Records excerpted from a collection

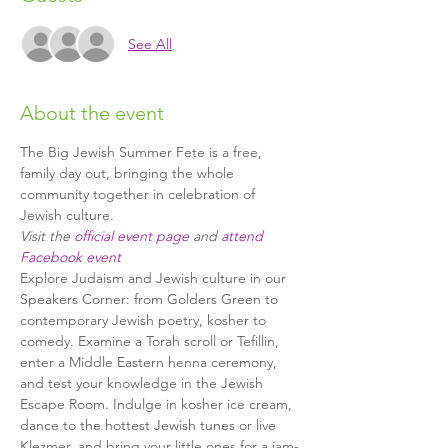
See All
About the event
The Big Jewish Summer Fete is a free, 
family day out, bringing the whole 
community together in celebration of 
Visit the 
official event page
 and 
attend 
Facebook event
Explore Judaism and Jewish culture in our 
Speakers Corner: from Golders Green to 
contemporary Jewish poetry, kosher to 
comedy. Examine a Torah scroll or Tefillin, 
enter a Middle Eastern henna ceremony, 
and test your knowledge in the Jewish 
Escape Room. Indulge in kosher ice cream, 
dance to the hottest Jewish tunes or live 
Klezmer, and bring your little ones for a jam-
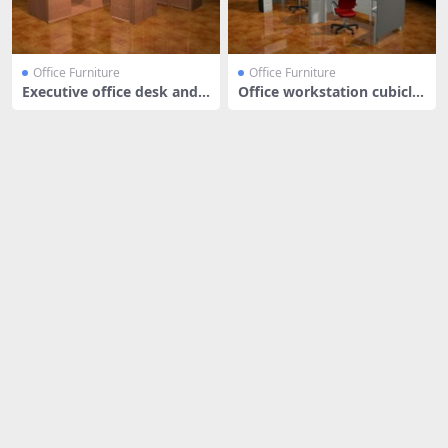
Office Furniture
Office Furniture
Executive office desk and s
Office workstation cubicle
tora
s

WHAT YOU ARE ASKED TO DO
Beginning with the line that contains "Executive office desk and s", restate word for word each line through the last one in the data, and write nothing more.

ANSWER TO THE PROBLEM
Executive office desk and s
Office workstation cubicle
tora
s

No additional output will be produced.